Good management practices can significantly reduce the severity of avian metapneumovirus infection, especially in turkeys; in particular, optimal ventilation, stocking densities, temperature control, litter quality, and biosecurity have a positive influence on the outcome of the disease. The virus is sensitive to lipid solvents, stable at pH 3–9, and may be easily inactivated at temperatures above 50° C. Disinfectants such as quaternary ammonia, ethanol, iodophors, phenol derivatives, as well as bleach may be used to reduce the viability of AMPV. Some success in reducing disease severity by controlling secondary bacterial infections with antibiotics has also been reported.

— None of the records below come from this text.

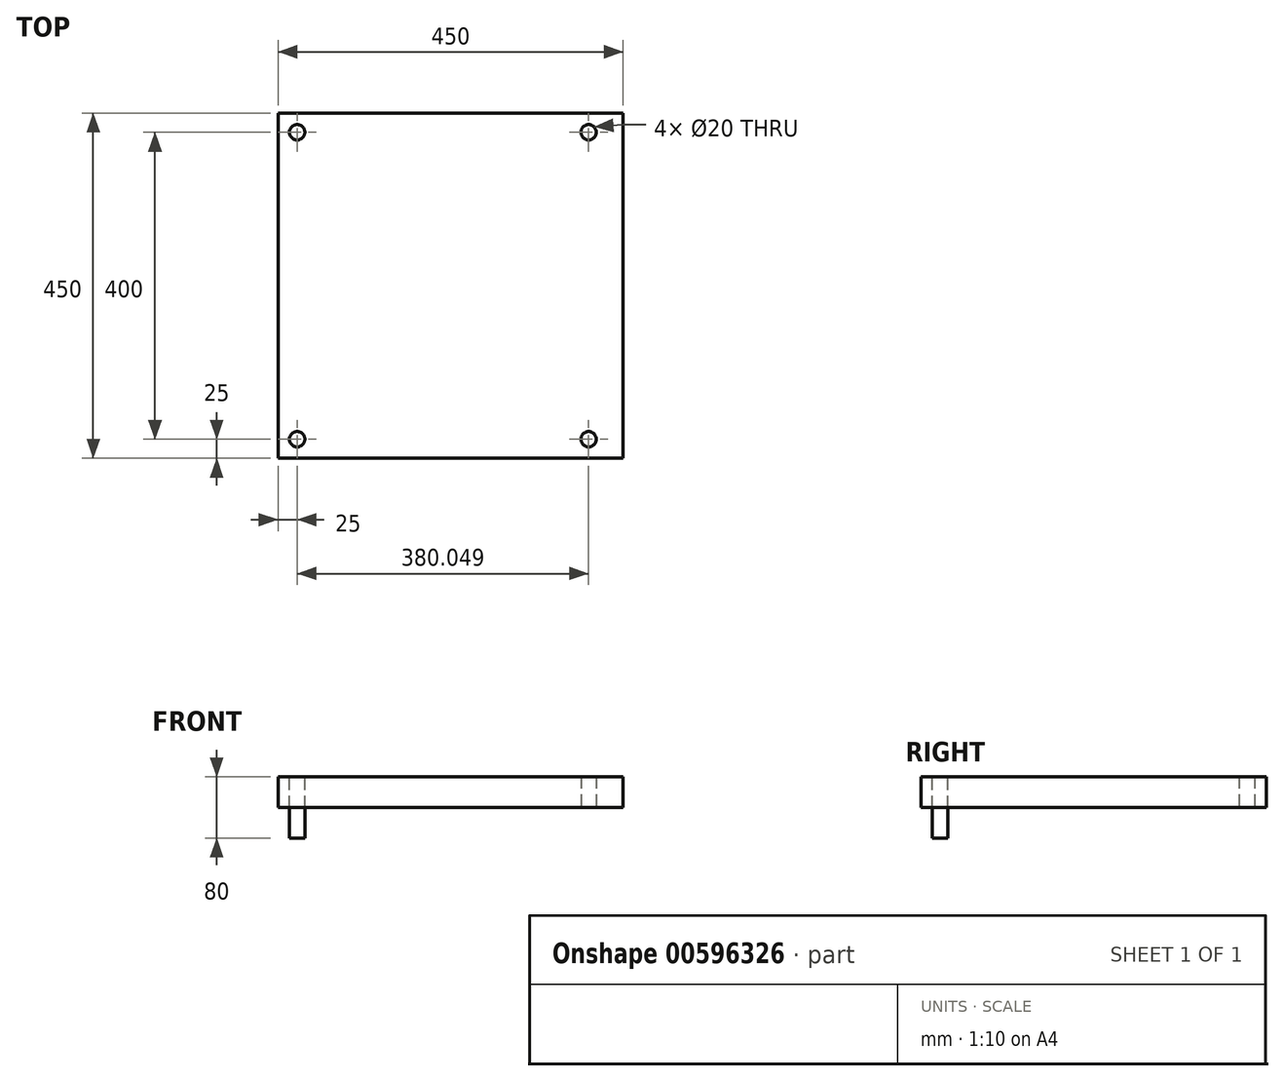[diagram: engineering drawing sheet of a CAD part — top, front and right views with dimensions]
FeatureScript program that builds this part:
annotation { "Feature Type Name" : "Feature", "Feature Type Description" : "" }
export const myFeature = defineFeature(function(context is Context, id is Id, definition is map)
    precondition{}
    {
        {
            var Q0;
            Q0=qCreatedBy(makeId("Top.planeOp"),FACE);
            var sketch = newSketch(context, id + "F0", { "sketchPlane" : qUnion([Q0])});
            skLineSegment(sketch, "E0.bottom", {"start": v(225, -225) * mm, "end": v(-225, -225) * mm});
            skLineSegment(sketch, "E0.top", {"start": v(225, 225) * mm, "end": v(-225, 225) * mm});
            skLineSegment(sketch, "E0.left", {"start": v(225, -225) * mm, "end": v(225, 225) * mm});
            skLineSegment(sketch, "E0.right", {"start": v(-225, -225) * mm, "end": v(-225, 225) * mm});
            skPoint(sketch, "E0.middle", {"position": v(0, 0) * mm});
            skCircle(sketch, "E1", {"center": v(-200, 200) * mm, "radius": 10 * mm});
            skCircle(sketch, "E2", {"center": v(-200, -200) * mm, "radius": 10 * mm});
            skCircle(sketch, "E3", {"center": v(180.05, -200) * mm, "radius": 10 * mm});
            skCircle(sketch, "E4", {"center": v(180.05, 200) * mm, "radius": 10 * mm});
            skSolve(sketch);
        }
        {
            var Q0;
            Q0=makeQuery(id+"F0.imprint","IMPRINT",FACE,{"disambiguationData":[TD([[makeQuery(id+"F0.imprint","IMPRINT",EDGE,{"derivedFrom":sQuery(id+"F0.wireOp",EDGE,"E0.bottom")}),-1.0]])]});
            extrude(context, id + "F1", {"entities" : qUnion([Q0]), "depth" : 40 * mm, "offsetDistance" : 25 * mm});
        }
        {
            var Q0;
            Q0=makeQuery(id+"F1.opExtrude","CAP_FACE",FACE,{"disambiguationData":[OSD([sQuery(id+"F0.wireOp",EDGE,"E0.bottom"),sQuery(id+"F0.wireOp",EDGE,"E0.top"),sQuery(id+"F0.wireOp",EDGE,"E0.left"),sQuery(id+"F0.wireOp",EDGE,"E0.right"),sQuery(id+"F0.wireOp",EDGE,"E1"),sQuery(id+"F0.wireOp",EDGE,"E2"),sQuery(id+"F0.wireOp",EDGE,"E3"),sQuery(id+"F0.wireOp",EDGE,"E4")])],"isStart":false});
            var sketch = newSketch(context, id + "F2", { "sketchPlane" : qUnion([Q0])});
            skCircle(sketch, "E5.0", {"center": v(-200, -200) * mm, "radius": 10 * mm});
            skSolve(sketch);
        }
        {
            var Q0;
            Q0 = qSketchRegion(id + "F2", true);
            extrude(context, id + "F3", {"entities" : qUnion([Q0]), "oppositeDirection" : true, "depth" : 80 * mm, "offsetDistance" : 25 * mm});
        }
        {
            var Q0;
            Q0=makeQuery(id+"F1.opExtrude","CAP_FACE",FACE,{"disambiguationData":[OSD([sQuery(id+"F0.wireOp",EDGE,"E0.bottom"),sQuery(id+"F0.wireOp",EDGE,"E0.top"),sQuery(id+"F0.wireOp",EDGE,"E0.left"),sQuery(id+"F0.wireOp",EDGE,"E0.right"),sQuery(id+"F0.wireOp",EDGE,"E1"),sQuery(id+"F0.wireOp",EDGE,"E2"),sQuery(id+"F0.wireOp",EDGE,"E3"),sQuery(id+"F0.wireOp",EDGE,"E4")])],"isStart":true});
            var sketch = newSketch(context, id + "F4", { "sketchPlane" : qUnion([Q0])});
            skCircle(sketch, "E6", {"center": v(-200, 200) * mm, "radius": 25 * mm});
            skSolve(sketch);
        }
        {
            var Q0;
            Q0=sQuery(id+"F4.wireOp",EDGE,"E6");
            extrude(context, id + "F5", {"bodyType" : ToolBodyType.SURFACE, "surfaceEntities" : qUnion([Q0]), "depth" : 420 * mm, "offsetDistance" : 25 * mm});
        }
    });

Both live and inactivated vaccines are available for immunization of chickens and turkeys and are widely used in countries where the disease is endemic. Studies suggest that maternal antibodies may partially interfere with vaccine virus replication but overall do not provide sufficient protection against AMPV infection. A vaccination program should plan for the first immunization as soon as possible after hatching and may even be applied in the hatchery. It is crucial to achieve a homogenous state of immunization per flock and farm by application of an adequate vaccine dose to all birds.

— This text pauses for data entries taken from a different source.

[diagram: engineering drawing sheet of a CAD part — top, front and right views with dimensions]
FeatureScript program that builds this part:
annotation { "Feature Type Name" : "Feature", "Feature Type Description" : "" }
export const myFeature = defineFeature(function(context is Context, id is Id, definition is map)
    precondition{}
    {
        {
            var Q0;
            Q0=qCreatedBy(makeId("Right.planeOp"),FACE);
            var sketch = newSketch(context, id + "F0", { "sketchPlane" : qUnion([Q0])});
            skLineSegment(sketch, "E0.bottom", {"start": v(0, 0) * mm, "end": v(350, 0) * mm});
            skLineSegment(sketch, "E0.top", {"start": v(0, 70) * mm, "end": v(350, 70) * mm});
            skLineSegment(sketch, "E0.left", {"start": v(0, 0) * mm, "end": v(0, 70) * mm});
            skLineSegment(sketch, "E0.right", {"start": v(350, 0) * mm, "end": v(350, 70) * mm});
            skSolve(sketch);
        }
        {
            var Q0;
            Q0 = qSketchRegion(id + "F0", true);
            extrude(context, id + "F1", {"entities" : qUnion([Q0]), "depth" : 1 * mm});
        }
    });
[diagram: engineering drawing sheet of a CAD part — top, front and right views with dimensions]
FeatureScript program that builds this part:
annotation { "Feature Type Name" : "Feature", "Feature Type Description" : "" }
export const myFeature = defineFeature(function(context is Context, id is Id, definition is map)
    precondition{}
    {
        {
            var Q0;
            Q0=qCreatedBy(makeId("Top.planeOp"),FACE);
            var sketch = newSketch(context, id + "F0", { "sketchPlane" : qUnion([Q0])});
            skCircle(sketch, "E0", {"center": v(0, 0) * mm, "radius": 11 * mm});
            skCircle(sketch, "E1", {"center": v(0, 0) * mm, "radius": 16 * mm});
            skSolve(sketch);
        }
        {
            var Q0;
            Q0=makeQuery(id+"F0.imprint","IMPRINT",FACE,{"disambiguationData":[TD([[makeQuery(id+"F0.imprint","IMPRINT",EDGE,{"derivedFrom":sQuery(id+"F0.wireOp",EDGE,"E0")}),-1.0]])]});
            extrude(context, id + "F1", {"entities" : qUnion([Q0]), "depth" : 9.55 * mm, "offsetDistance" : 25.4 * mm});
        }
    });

Live vaccines, which may be applied by spray or drinking water in the field, stimulate both local respiratory and systemic immunity, and cross-protection between subtypes may occur. But live vaccines may induce only short-lived protection, especially for grow-out of toms, because of the fast decline of local immunity. Thus, repeated revaccination of turkeys is common practice. There is, however, a risk of reversion of the live vaccine strains to more virulent variants.

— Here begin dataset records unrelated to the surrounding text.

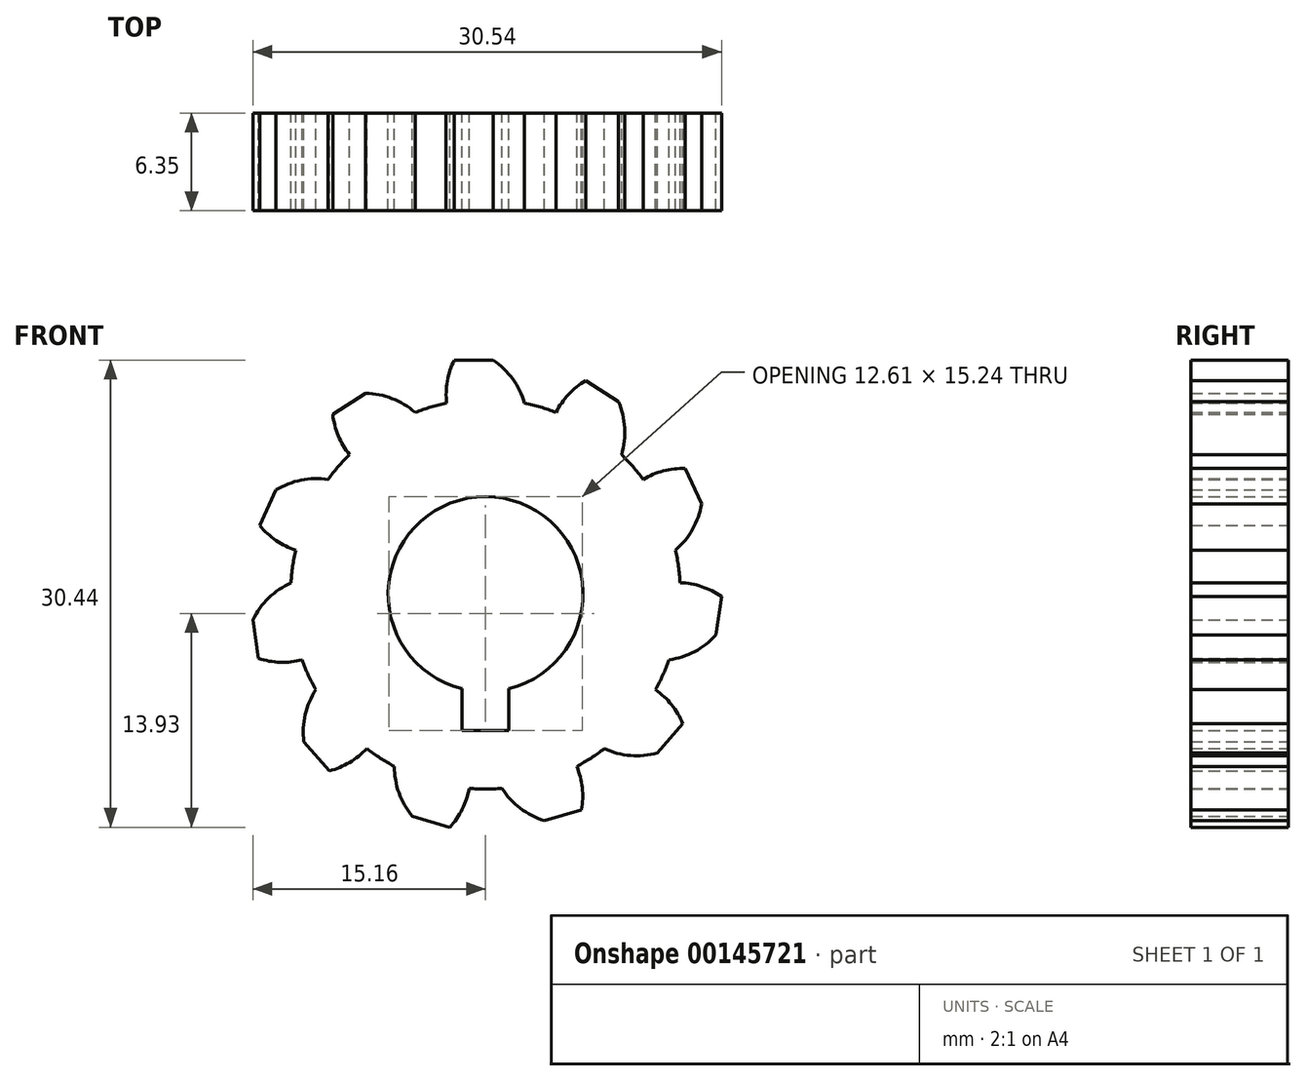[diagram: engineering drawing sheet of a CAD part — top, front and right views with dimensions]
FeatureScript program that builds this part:
annotation { "Feature Type Name" : "Feature", "Feature Type Description" : "" }
export const myFeature = defineFeature(function(context is Context, id is Id, definition is map)
    precondition{}
    {
        {
            var Q0;
            Q0=qCreatedBy(makeId("Front.planeOp"),FACE);
            var sketch = newSketch(context, id + "F0", { "sketchPlane" : qUnion([Q0])});
            skArc(sketch, "E0", {"start": v(10.26, 7.48) * mm, "mid": v(9.6, 8.32) * mm, "end": v(8.86, 9.1) * mm, "construction": true});
            skArc(sketch, "E1", {"start": v(-2.04, 15.24) * mm, "mid": v(-2.5, 13.88) * mm, "end": v(-2.54, 12.44) * mm});
            skLineSegment(sketch, "E2", {"start": v(-2.04, 15.24) * mm, "end": v(0.5, 15.24) * mm});
            skArc(sketch, "E3", {"start": v(2.54, 12.44) * mm, "mid": v(1.76, 14.02) * mm, "end": v(0.5, 15.24) * mm});
            skLineSegment(sketch, "E4", {"start": v(0, 15.24) * mm, "end": v(0, 0) * mm, "construction": true});
            skArc(sketch, "E5.1.0", {"start": v(-9.96, 11.72) * mm, "mid": v(-9.6, 10.33) * mm, "end": v(-8.86, 9.1) * mm});
            skLineSegment(sketch, "E5.1.1", {"start": v(-9.96, 11.72) * mm, "end": v(-7.82, 13.1) * mm});
            skArc(sketch, "E5.1.2", {"start": v(-4.6, 11.84) * mm, "mid": v(-6.1, 12.75) * mm, "end": v(-7.82, 13.1) * mm});
            skArc(sketch, "E5.2.0", {"start": v(-14.71, 4.47) * mm, "mid": v(-13.66, 3.5) * mm, "end": v(-12.37, 2.86) * mm});
            skLineSegment(sketch, "E5.2.1", {"start": v(-14.71, 4.47) * mm, "end": v(-13.66, 6.78) * mm});
            skArc(sketch, "E5.2.2", {"start": v(-10.26, 7.48) * mm, "mid": v(-12.02, 7.43) * mm, "end": v(-13.66, 6.78) * mm});
            skArc(sketch, "E5.3.0", {"start": v(-14.8, -4.19) * mm, "mid": v(-13.38, -4.44) * mm, "end": v(-11.96, -4.29) * mm});
            skLineSegment(sketch, "E5.3.1", {"start": v(-14.8, -4.19) * mm, "end": v(-15.16, -1.68) * mm});
            skArc(sketch, "E5.3.2", {"start": v(-12.68, 0.74) * mm, "mid": v(-14.13, -0.25) * mm, "end": v(-15.16, -1.68) * mm});
            skArc(sketch, "E5.4.0", {"start": v(-10.18, -11.52) * mm, "mid": v(-8.86, -10.97) * mm, "end": v(-7.74, -10.07) * mm});
            skLineSegment(sketch, "E5.4.1", {"start": v(-10.18, -11.52) * mm, "end": v(-11.84, -9.6) * mm});
            skArc(sketch, "E5.4.2", {"start": v(-11.07, -6.23) * mm, "mid": v(-11.75, -7.85) * mm, "end": v(-11.84, -9.6) * mm});
            skArc(sketch, "E5.5.0", {"start": v(-2.34, -15.2) * mm, "mid": v(-1.52, -14.02) * mm, "end": v(-1.07, -12.65) * mm});
            skLineSegment(sketch, "E5.5.1", {"start": v(-2.34, -15.2) * mm, "end": v(-4.77, -14.48) * mm});
            skArc(sketch, "E5.5.2", {"start": v(-5.94, -11.22) * mm, "mid": v(-5.64, -12.96) * mm, "end": v(-4.77, -14.48) * mm});
            skArc(sketch, "E6", {"start": v(-8.86, 9.1) * mm, "mid": v(-9.6, 8.32) * mm, "end": v(-10.26, 7.48) * mm});
            skArc(sketch, "E7.trimOffspring", {"start": v(-2.54, 12.44) * mm, "mid": v(-3.58, 12.19) * mm, "end": v(-4.6, 11.84) * mm});
            skArc(sketch, "E8.trimOffspring", {"start": v(4.6, 11.84) * mm, "mid": v(3.58, 12.19) * mm, "end": v(2.54, 12.44) * mm});
            skArc(sketch, "E9.trimOffspring", {"start": v(-7.74, -10.07) * mm, "mid": v(-6.87, -10.68) * mm, "end": v(-5.94, -11.22) * mm});
            skArc(sketch, "E10.trimOffspring", {"start": v(-11.96, -4.29) * mm, "mid": v(-11.55, -5.28) * mm, "end": v(-11.07, -6.23) * mm});
            skArc(sketch, "E11.trimOffspring", {"start": v(-12.37, 2.86) * mm, "mid": v(-12.57, 1.8) * mm, "end": v(-12.68, 0.74) * mm});
            skArc(sketch, "E12.3.6.0", {"start": v(6.25, -14.05) * mm, "mid": v(6.3, -12.61) * mm, "end": v(5.94, -11.22) * mm});
            skLineSegment(sketch, "E12.4.6.0", {"start": v(6.25, -14.05) * mm, "end": v(3.82, -14.76) * mm});
            skArc(sketch, "E12.7.6.0", {"start": v(1.07, -12.65) * mm, "mid": v(2.26, -13.95) * mm, "end": v(3.82, -14.76) * mm});
            skArc(sketch, "E12.3.7.0", {"start": v(12.85, -8.44) * mm, "mid": v(12.12, -7.2) * mm, "end": v(11.07, -6.23) * mm});
            skLineSegment(sketch, "E12.4.7.0", {"start": v(12.85, -8.44) * mm, "end": v(11.2, -10.36) * mm});
            skArc(sketch, "E12.7.7.0", {"start": v(7.74, -10.07) * mm, "mid": v(9.44, -10.52) * mm, "end": v(11.2, -10.36) * mm});
            skArc(sketch, "E12.3.8.0", {"start": v(15.38, -0.15) * mm, "mid": v(14.1, 0.49) * mm, "end": v(12.68, 0.74) * mm});
            skLineSegment(sketch, "E12.4.8.0", {"start": v(15.38, -0.15) * mm, "end": v(15.01, -2.66) * mm});
            skArc(sketch, "E12.7.8.0", {"start": v(11.96, -4.29) * mm, "mid": v(13.63, -3.74) * mm, "end": v(15.01, -2.66) * mm});
            skArc(sketch, "E12.3.9.0", {"start": v(13.01, 8.19) * mm, "mid": v(11.59, 8.03) * mm, "end": v(10.26, 7.48) * mm});
            skLineSegment(sketch, "E12.4.9.0", {"start": v(13.01, 8.19) * mm, "end": v(14.07, 5.88) * mm});
            skArc(sketch, "E12.7.9.0", {"start": v(12.37, 2.86) * mm, "mid": v(13.49, 4.22) * mm, "end": v(14.07, 5.88) * mm});
            skArc(sketch, "E12.3.10.0", {"start": v(6.52, 13.92) * mm, "mid": v(5.4, 13.02) * mm, "end": v(4.6, 11.84) * mm});
            skLineSegment(sketch, "E12.4.10.0", {"start": v(6.52, 13.92) * mm, "end": v(8.66, 12.55) * mm});
            skArc(sketch, "E12.7.10.0", {"start": v(8.86, 9.1) * mm, "mid": v(9.07, 10.84) * mm, "end": v(8.66, 12.55) * mm});
            skCircle(sketch, "E13", {"center": v(0, 0) * mm, "radius": 6.35 * mm});
            skLineSegment(sketch, "E14", {"start": v(-1.52, -6.16) * mm, "end": v(-1.52, -8.9) * mm});
            skLineSegment(sketch, "E15", {"start": v(-1.52, -8.9) * mm, "end": v(0, -8.9) * mm});
            skLineSegment(sketch, "E16", {"start": v(0, -8.9) * mm, "end": v(1.52, -8.9) * mm});
            skLineSegment(sketch, "E17", {"start": v(1.52, -8.9) * mm, "end": v(1.52, -6.16) * mm});
            skLineSegment(sketch, "E18", {"start": v(0, -8.9) * mm, "end": v(0, 0) * mm, "construction": true});
            skArc(sketch, "E19.trimOffspring", {"start": v(10.26, 7.48) * mm, "mid": v(9.6, 8.32) * mm, "end": v(8.86, 9.1) * mm});
            skArc(sketch, "E20.trimOffspring", {"start": v(12.68, 0.74) * mm, "mid": v(12.57, 1.8) * mm, "end": v(12.37, 2.86) * mm, "construction": true});
            skArc(sketch, "E21.trimOffspring", {"start": v(12.68, 0.74) * mm, "mid": v(12.57, 1.8) * mm, "end": v(12.37, 2.86) * mm});
            skArc(sketch, "E22.trimOffspring", {"start": v(11.07, -6.23) * mm, "mid": v(11.55, -5.28) * mm, "end": v(11.96, -4.29) * mm, "construction": true});
            skArc(sketch, "E23.trimOffspring", {"start": v(11.07, -6.23) * mm, "mid": v(11.55, -5.28) * mm, "end": v(11.96, -4.29) * mm});
            skArc(sketch, "E24.trimOffspring", {"start": v(5.94, -11.22) * mm, "mid": v(6.87, -10.68) * mm, "end": v(7.74, -10.07) * mm});
            skArc(sketch, "E25.trimOffspring", {"start": v(-1.07, -12.65) * mm, "mid": v(0, -12.7) * mm, "end": v(1.07, -12.65) * mm, "construction": true});
            skArc(sketch, "E26.trimOffspring", {"start": v(-1.07, -12.65) * mm, "mid": v(0, -12.7) * mm, "end": v(1.07, -12.65) * mm});
            skArc(sketch, "E27.trimOffspring", {"start": v(-11.96, -4.29) * mm, "mid": v(-11.55, -5.28) * mm, "end": v(-11.07, -6.23) * mm, "construction": true});
            skArc(sketch, "E28.trimOffspring", {"start": v(-12.37, 2.86) * mm, "mid": v(-12.57, 1.8) * mm, "end": v(-12.68, 0.74) * mm, "construction": true});
            skArc(sketch, "E29.trimOffspring", {"start": v(-8.86, 9.1) * mm, "mid": v(-9.6, 8.32) * mm, "end": v(-10.26, 7.48) * mm, "construction": true});
            skArc(sketch, "E30.trimOffspring", {"start": v(-2.54, 12.44) * mm, "mid": v(-3.58, 12.19) * mm, "end": v(-4.6, 11.84) * mm, "construction": true});
            skArc(sketch, "E31.trimOffspring", {"start": v(4.6, 11.84) * mm, "mid": v(3.58, 12.19) * mm, "end": v(2.54, 12.44) * mm, "construction": true});
            skSolve(sketch);
        }
        {
            var Q0;
            Q0 = qSketchRegion(id + "F0", true);
            extrude(context, id + "F1", {"entities" : qUnion([Q0]), "depth" : 6.35 * mm});
        }
    });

Inactivated AMPV vaccines are often used for booster immunization of layer and breeder flocks after priming with live vaccines. Whereas inactivated vaccines alone induce only partial protection against AMPV infection, the most efficient and long-lasting protection is achieved by a combined prime-boost vaccination program. This program comprises repeated priming with live-attenuated vaccines and booster immunization with inactivated adjuvanted vaccines. As experimentally shown, in ovo vaccination may also be a promising strategy for effective, early induction of an immune response. Besides live attenuated and classical inactivated vaccines, some genetically engineered viruses, including recombinant vectored vaccines, have been designed and tested under experimental conditions. These have induced partial protection and need further development.
Avian metapneumovirus (AMPV) is present almost worldwide in commercial poultry flocks, and wild birds are considered natural reservoirs.
AMPV affects mainly the respiratory and reproductive tract, leading to respiratory signs and a drop in egg production, but significant economic losses are often also due to secondary bacterial infections.
A combination of hygiene measures and vaccination strategies contribute to the control of health problems and economic losses due to AMPV.